> [What you are asked to do]: Rewrite the material, changing "Photonics Laboratory" to "Photonics Lab" wherever it occurs and leaving everything else the same.

____

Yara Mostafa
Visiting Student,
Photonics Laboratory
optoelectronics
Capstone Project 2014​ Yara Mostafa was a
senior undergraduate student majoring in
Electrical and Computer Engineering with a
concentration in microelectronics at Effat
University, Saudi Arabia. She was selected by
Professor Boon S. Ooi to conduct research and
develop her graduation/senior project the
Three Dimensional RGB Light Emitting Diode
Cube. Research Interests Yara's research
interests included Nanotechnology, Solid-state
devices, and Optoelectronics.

____

> [Answer space]:
Yara Mostafa
Visiting Student,
Photonics Lab
optoelectronics
Capstone Project 2014​ Yara Mostafa was a
senior undergraduate student majoring in
Electrical and Computer Engineering with a
concentration in microelectronics at Effat
University, Saudi Arabia. She was selected by
Professor Boon S. Ooi to conduct research and
develop her graduation/senior project the
Three Dimensional RGB Light Emitting Diode
Cube. Research Interests Yara's research
interests included Nanotechnology, Solid-state
devices, and Optoelectronics.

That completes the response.